Michigan prisons house 363 of these inmates. All but a very few should be resentenced to shorter terms, with the possibility of parole. Yet prosecutors are seeking to keep more than half of them locked up forever.
All but a very few? Says who?* Give an example? Actually, to address the failing of Miller, you have to go through every one of those cases, because each gets decided on its own merits, not vague generalizations.
Young people convicted of murder should be justly punished, but Michigan’s approach isn’t close to what the Supreme Court envisioned.
So what constitutes “justly punished”? That’s what we have judges to decide, even if editorial boards think they get a vote. Even worse is some claim to knowing “what the Supreme Court envisioned.” Do you have magical powers to read the minds of the justices? The rest of us are constrained to read the words of the Court’s opinion. We work with what they write. How do you know something no one else knows?
In many cases, even the prosecutors believed that more lenient terms were appropriate. In Wayne County, for instance, nearly one-third of those serving life without parole were initially offered plea deals that averaged 20 years. One defendant now serving life rejected a plea offer of four years behind bars.
Well, that’s not how the legal system works. Plea offers reflect not only the outcome, but the likelihood of prevailing at trial. While the argument that if a person wasn’t so “irretrievably depraved” before that they shouldn’t be sentenced to life without parole after trial is a sound sentencing argument, it is not proof that prosecutors are defying the law. They made an offer for whatever reasons made sense at the time, maybe related to depravity, but maybe not, and the plea offer was refused.
At the end of trial, after the testimony of witnesses and the jury’s conviction, the view of the cases is often a lot worse than it looked beforehand. When a judge imposes a sentence of life without parole, it comes in response to the facts and circumstances of the case before him, not some generalized “rarest” lingo. This isn’t to say that the judge wasn’t unduly harsh, but the only way to reach that view is to look at each individual case.
Now it is up to federal judges to force Michigan’s misbehaving prosecutors to follow the law.
This is insane. Having failed to cite a single case, one set of facts and circumstances, to demonstrate that Michigan prosecutors, in a single specific case, did anything wrong, they’re still “misbehaving”? Because the gross numbers don’t match up to what you feel they ought to be?

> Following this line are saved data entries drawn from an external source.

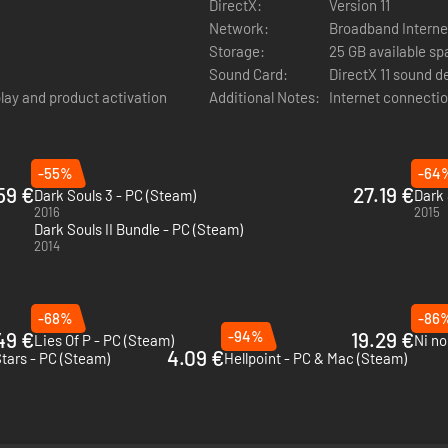
DirectX:
Version 11
our voucher code to download the music of the Dark Souls saga comp
Network:
Broadband Interne
s fan to the intense boss fights and the best moments of their deadly 
Storage:
25 GB available s
Sound Card:
DirectX 11 sound d
play and product activation
Additional Notes:
Internet connectio
-55%
-64
59 €
27.19 €
Dark Souls 3 - PC (Steam)
2016
2015
Dark Souls II Bundle - PC (Steam)
2014
-68%
-86
49 €
-94%
19.29 €
Lies Of P - PC (Steam)
4.09 €
Stars - PC (Steam)
Hellpoint - PC & Mac (Steam)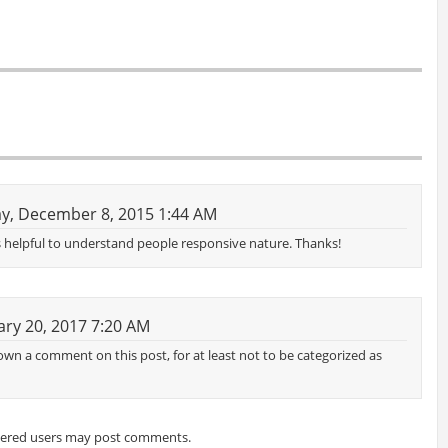
y, December 8, 2015 1:44 AM
e is helpful to understand people responsive nature. Thanks!
ry 20, 2017 7:20 AM
wn a comment on this post, for at least not to be categorized as
tered users may post comments.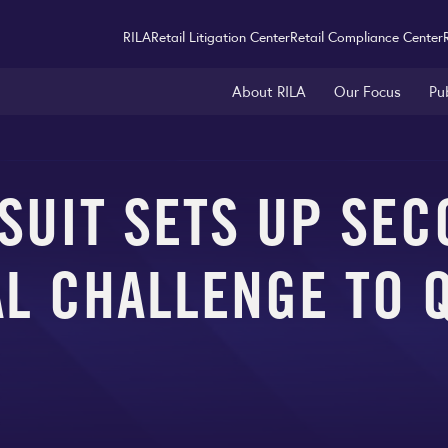
RILA
Retail Litigation Center
Retail Compliance Center
About RILA
Our Focus
Pu
SUIT SETS UP SEC
L CHALLENGE TO 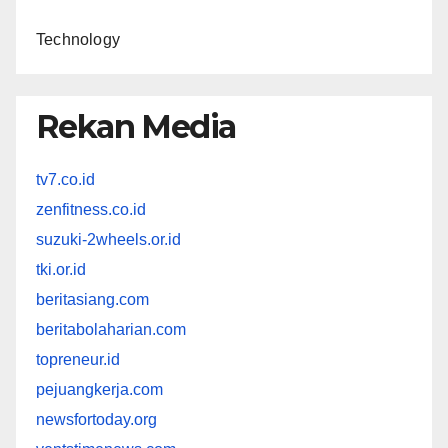
Technology
Rekan Media
tv7.co.id
zenfitness.co.id
suzuki-2wheels.or.id
tki.or.id
beritasiang.com
beritabolaharian.com
topreneur.id
pejuangkerja.com
newsfortoday.org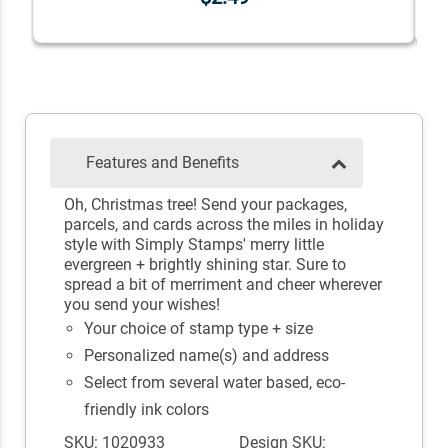
Features and Benefits
Oh, Christmas tree! Send your packages,
parcels, and cards across the miles in holiday
style with Simply Stamps' merry little
evergreen + brightly shining star. Sure to
spread a bit of merriment and cheer wherever
you send your wishes!
Your choice of stamp type + size
Personalized name(s) and address
Select from several water based, eco-
friendly ink colors
SKU: 1020933
Design SKU: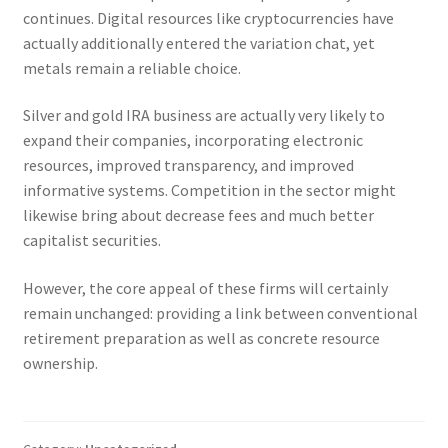
continues. Digital resources like cryptocurrencies have
actually additionally entered the variation chat, yet
metals remain a reliable choice.
Silver and gold IRA business are actually very likely to
expand their companies, incorporating electronic
resources, improved transparency, and improved
informative systems. Competition in the sector might
likewise bring about decrease fees and much better
capitalist securities.
However, the core appeal of these firms will certainly
remain unchanged: providing a link between conventional
retirement preparation as well as concrete resource
ownership.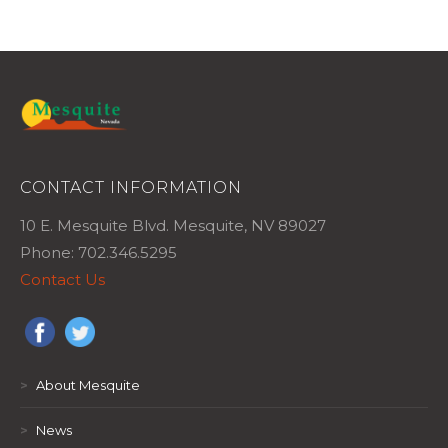
CONTACT INFORMATION
10 E. Mesquite Blvd. Mesquite, NV 89027
Phone: 702.346.5295
Contact Us
>
About Mesquite
>
News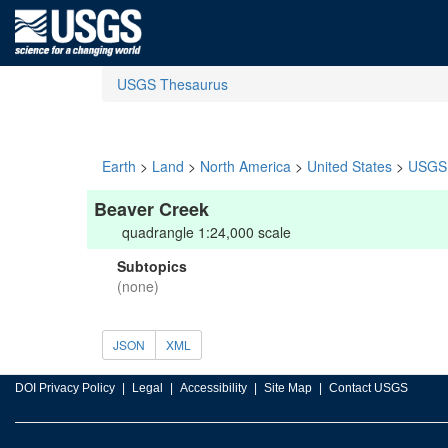
USGS Thesaurus
Earth
>
Land
>
North America
>
United States
>
USGS 
Beaver Creek
quadrangle 1:24,000 scale
Subtopics
(none)
JSON
XML
DOI Privacy Policy
Legal
Accessibility
Site Map
Contact USGS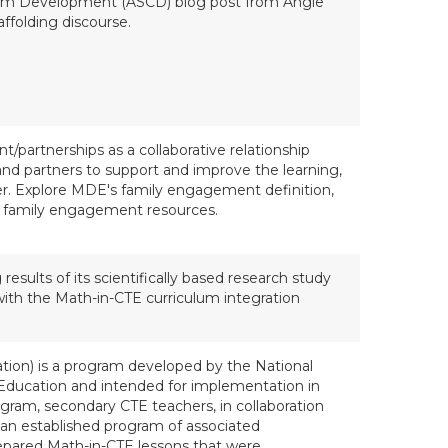
ulum Development (ASCD) blog post from Angie
ffolding discourse.
/partnerships as a collaborative relationship
and partners to support and improve the learning,
er. Explore MDE's family engagement definition,
 family engagement resources.
ults of its scientifically based research study
with the Math-in-CTE curriculum integration
tion) is a program developed by the National
 Education and intended for implementation in
ram, secondary CTE teachers, in collaboration
an established program of associated
repared Math-in-CTE lessons that were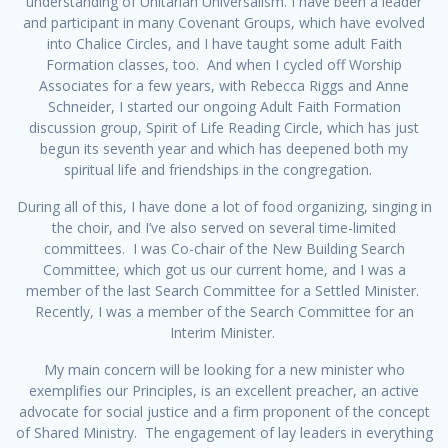
understanding of Unitarian Universalism. I have been a leader
and participant in many Covenant Groups, which have evolved
into Chalice Circles, and I have taught some adult Faith
Formation classes, too. And when I cycled off Worship
Associates for a few years, with Rebecca Riggs and Anne
Schneider, I started our ongoing Adult Faith Formation
discussion group, Spirit of Life Reading Circle, which has just
begun its seventh year and which has deepened both my
spiritual life and friendships in the congregation.
During all of this, I have done a lot of food organizing, singing in
the choir, and I’ve also served on several time-limited
committees. I was Co-chair of the New Building Search
Committee, which got us our current home, and I was a
member of the last Search Committee for a Settled Minister.
Recently, I was a member of the Search Committee for an
Interim Minister.
My main concern will be looking for a new minister who
exemplifies our Principles, is an excellent preacher, an active
advocate for social justice and a firm proponent of the concept
of Shared Ministry. The engagement of lay leaders in everything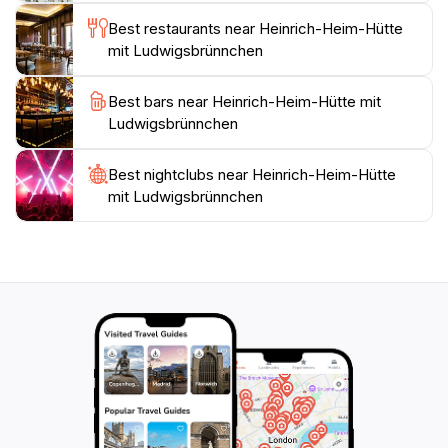
refreshment and respite at this very spot. The
Best restaurants near Heinrich-Heim-Hütte
Koberstadt forest, which envelops the Heinrich-Heim-
mit Ludwigsbrünnchen
Hütte and Ludwigsbrünnchen, is a haven for outdoor
enthusiasts. A network of well-maintained hiking trails
Best bars near Heinrich-Heim-Hütte mit
crisscrosses the area, catering to a variety of skill
Ludwigsbrünnchen
levels and interests. Whether you're seeking a
leisurely stroll through the woods or a more
challenging trek, you'll find a path that suits your
Best nightclubs near Heinrich-Heim-Hütte
mit Ludwigsbrünnchen
needs. The trails wind through lush forests, past
babbling brooks, and alongside scenic viewpoints,
offering glimpses of the region's natural beauty. The
area surrounding the Heinrich-Heim-Hütte is steeped
in history. The nearby town of Langen boasts a rich
heritage, with roots dating back to the Roman era.
Over the centuries, Langen has evolved from a small
agricultural village to a thriving modern town, while still
retaining its historic charm. Visitors can explore the
town's historic center, admire the traditional
architecture, and learn about the region's past at the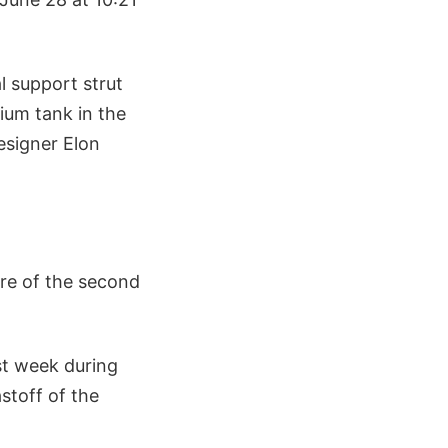
al support strut
ium tank in the
esigner Elon
ure of the second
st week during
stoff of the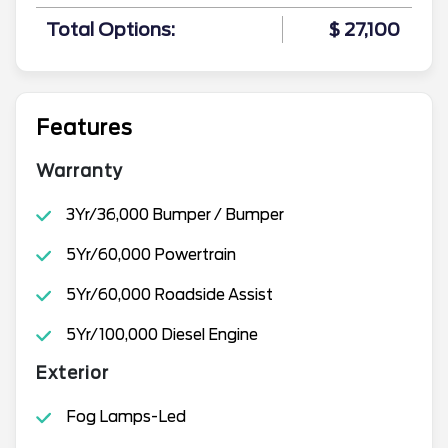
Total Options:
$ 27,100
Features
Warranty
3Yr/36,000 Bumper / Bumper
5Yr/60,000 Powertrain
5Yr/60,000 Roadside Assist
5Yr/100,000 Diesel Engine
Exterior
Fog Lamps-Led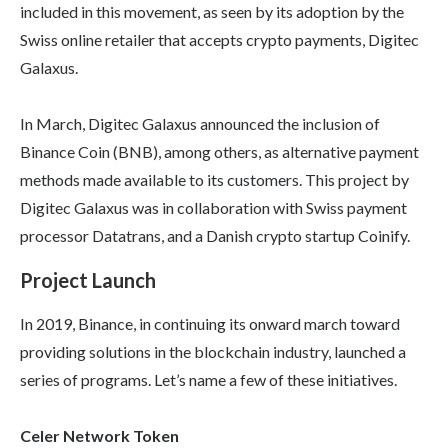
included in this movement, as seen by its adoption by the
Swiss online retailer that accepts crypto payments, Digitec
Galaxus.
In March, Digitec Galaxus announced the inclusion of
Binance Coin (BNB), among others, as alternative payment
methods made available to its customers. This project by
Digitec Galaxus was in collaboration with Swiss payment
processor Datatrans, and a Danish crypto startup Coinify.
Project Launch
In 2019, Binance, in continuing its onward march toward
providing solutions in the blockchain industry, launched a
series of programs. Let’s name a few of these initiatives.
Celer Network Token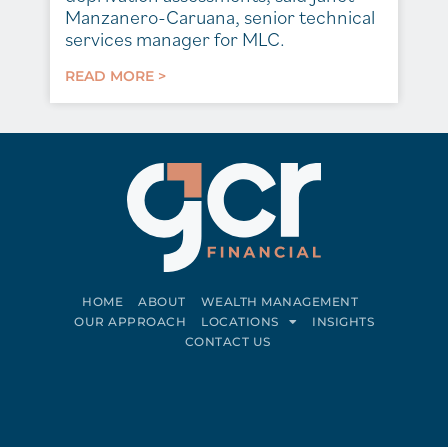
Manzanero-Caruana, senior technical
services manager for MLC.
READ MORE >
HOME
ABOUT
WEALTH MANAGEMENT
OUR APPROACH
LOCATIONS
INSIGHTS
CONTACT US
Connect on LinkedIn
Follow on Facebook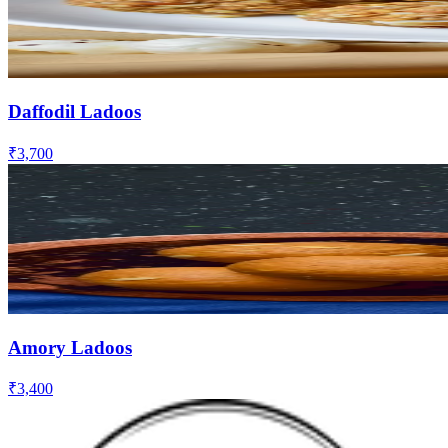
Daffodil Ladoos
₹3,700
Amory Ladoos
₹3,400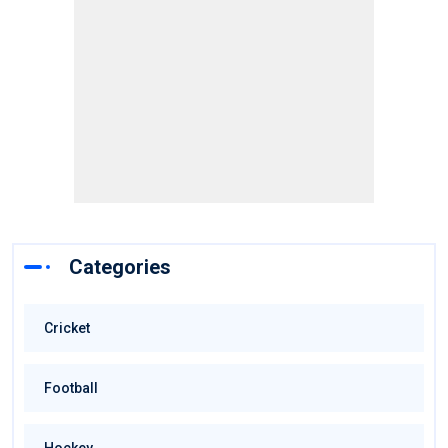
Categories
Cricket
Football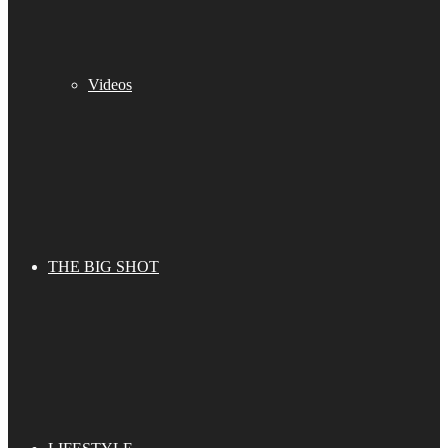
Videos
THE BIG SHOT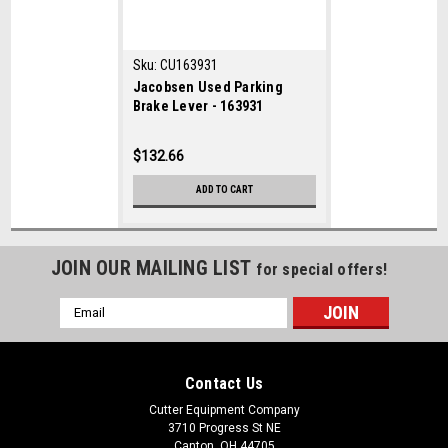
Sku:
CU163931
Jacobsen Used Parking
Brake Lever - 163931
$132.66
ADD TO CART
JOIN OUR MAILING LIST
for special offers!
Email
Address
Contact Us
Cutter Equipment Company
3710 Progress St NE
Canton, OH 44705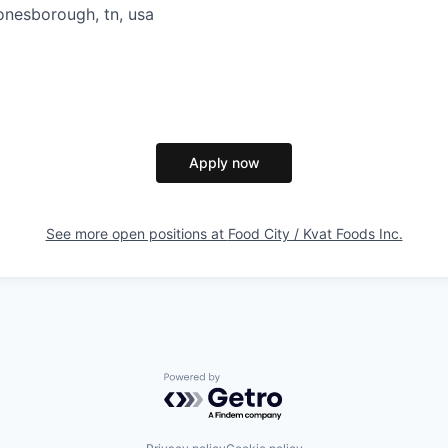
onesborough, tn, usa
Apply now
See more open positions at
Food City / Kvat Foods Inc.
Powered by Getro.com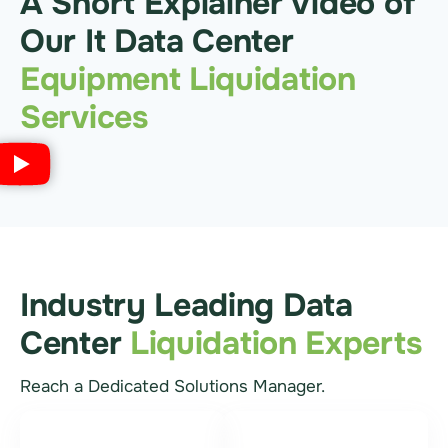
A Short Explainer Video of
Our It Data Center
Equipment Liquidation
Services
Industry Leading Data
Center
Liquidation Experts
Reach a Dedicated Solutions Manager.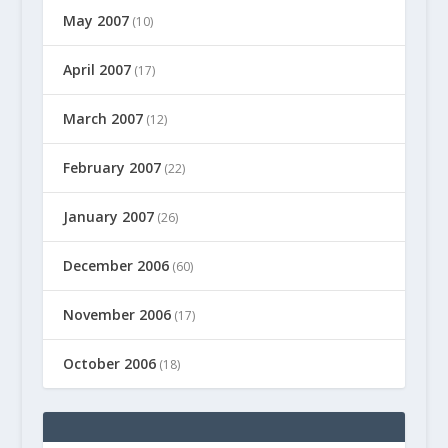
May 2007
(10)
April 2007
(17)
March 2007
(12)
February 2007
(22)
January 2007
(26)
December 2006
(60)
November 2006
(17)
October 2006
(18)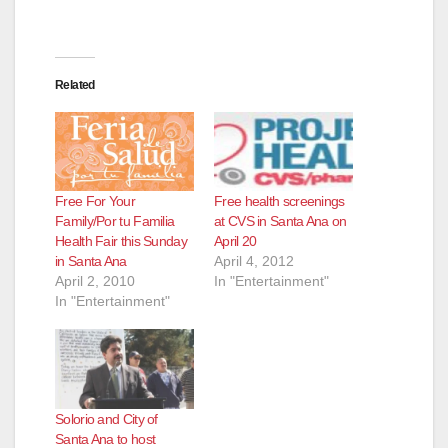
Related
Free For Your
Free health screenings
Family/Por tu Familia
at CVS in Santa Ana on
Health Fair this Sunday
April 20
in Santa Ana
April 4, 2012
April 2, 2010
In "Entertainment"
In "Entertainment"
Solorio and City of
Santa Ana to host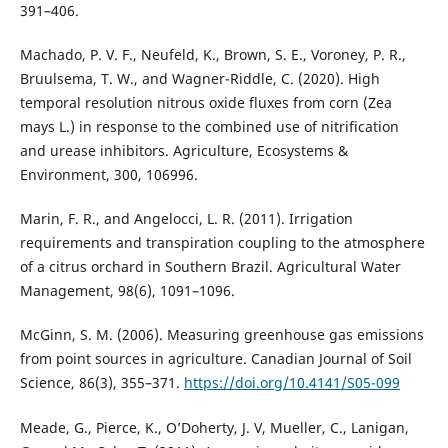
391–406.
Machado, P. V. F., Neufeld, K., Brown, S. E., Voroney, P. R.,
Bruulsema, T. W., and Wagner-Riddle, C. (2020). High
temporal resolution nitrous oxide fluxes from corn (Zea
mays L.) in response to the combined use of nitrification
and urease inhibitors. Agriculture, Ecosystems &
Environment, 300, 106996.
Marin, F. R., and Angelocci, L. R. (2011). Irrigation
requirements and transpiration coupling to the atmosphere
of a citrus orchard in Southern Brazil. Agricultural Water
Management, 98(6), 1091–1096.
McGinn, S. M. (2006). Measuring greenhouse gas emissions
from point sources in agriculture. Canadian Journal of Soil
Science, 86(3), 355–371.
https://doi.org/10.4141/S05-099
Meade, G., Pierce, K., O’Doherty, J. V, Mueller, C., Lanigan,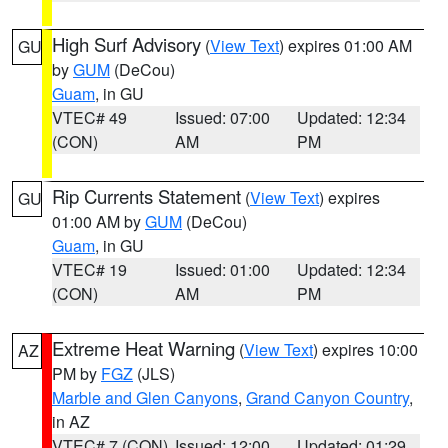
High Surf Advisory
(
View Text
) expires 01:00 AM
GU
by
GUM
(DeCou)
Guam
, in GU
VTEC# 49
Issued: 07:00
Updated: 12:34
(CON)
AM
PM
Rip Currents Statement
(
View Text
) expires
GU
01:00 AM by
GUM
(DeCou)
Guam
, in GU
VTEC# 19
Issued: 01:00
Updated: 12:34
(CON)
AM
PM
Extreme Heat Warning
(
View Text
) expires 10:00
AZ
PM by
FGZ
(JLS)
Marble and Glen Canyons
,
Grand Canyon Country
,
in AZ
VTEC# 7 (CON)
Issued: 12:00
Updated: 01:29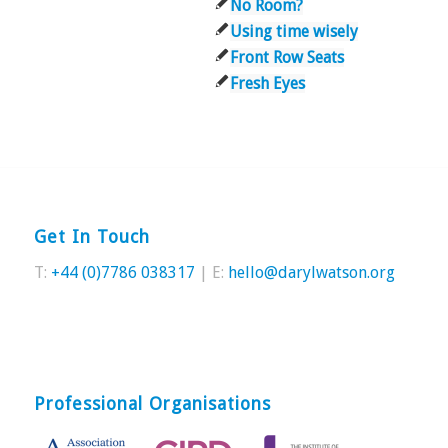
No Room?
Using time wisely
Front Row Seats
Fresh Eyes
Get In Touch
T:
+44 (0)7786 038317
| E:
hello@darylwatson.org
Professional Organisations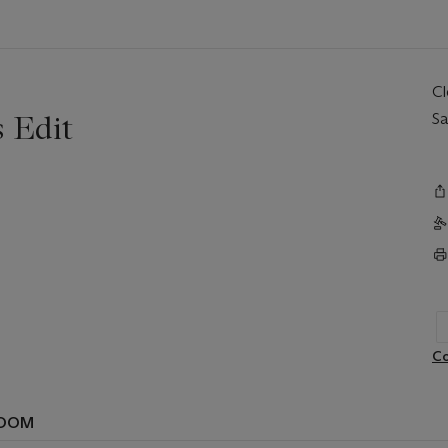
C
 Edit
Sa
Co
ROOM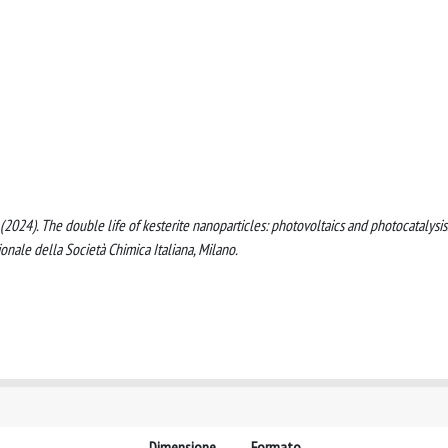
ti, S. (2024). The double life of kesterite nanoparticles: photovoltaics and photocatalysis
nale della Società Chimica Italiana, Milano.
Dimensione
Formato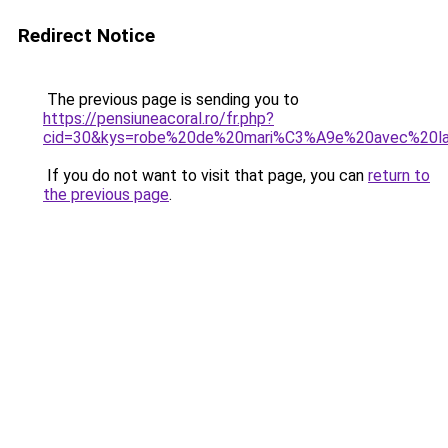
Redirect Notice
The previous page is sending you to
https://pensiuneacoral.ro/fr.php?
cid=30&kys=robe%20de%20mari%C3%A9e%20avec%20l
If you do not want to visit that page, you can
return to
the previous page
.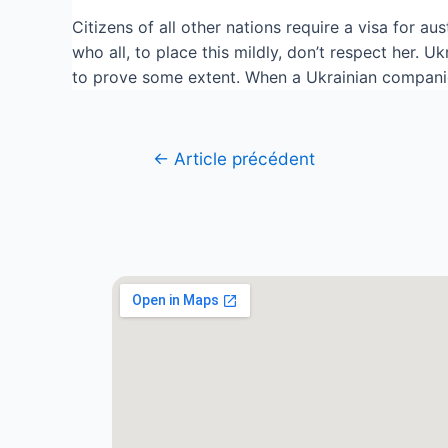
Citizens of all other nations require a visa for au
who all, to place this mildly, don’t respect her. 
to prove some extent. When a Ukrainian companion
←
Article précédent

Maybe Michigan prosecutors are too tough toward juveniles. Maybe there are specific cases, lots of them, where the juveniles should be given a chance at parole. It’s highly likely that someone with my sensibilities would think so, even if I’m no prosecutor and don’t have a single example, no less every case at issue, spelled out.
But if your beef is that juveniles are still being sentenced to life without parole, blame SCOTUS, not prosecutors. The Supreme could have ended it, and they decided to let it ride. The Supremes could have spelled out a meaningful test for its application, but instead used the vague feel-good rhetoric of which the Times is so fond.
Don’t blame prosecutors for being prosecutors. Blame justices for not being justices. And stop using empty rhetoric about law to make people stupider, as if your beloved vagaries had any actual meaning even when uttered by the newest justice. We can’t afford it.
*In the retroactivity opinion of Montgomery v. Miller, Justice Kennedy wrote:
The Court recognized that a sentencer might encounter the rare juvenile offender who exhibits such irretrievable depravity that rehabilitation is impossible and life without parole is justified.
While this may give some a warm and fuzzy feeling, what the Court did was leave the decision up to the judge on a case by case basis. It provides no meaningful rule to limit the sentencer’s discretion.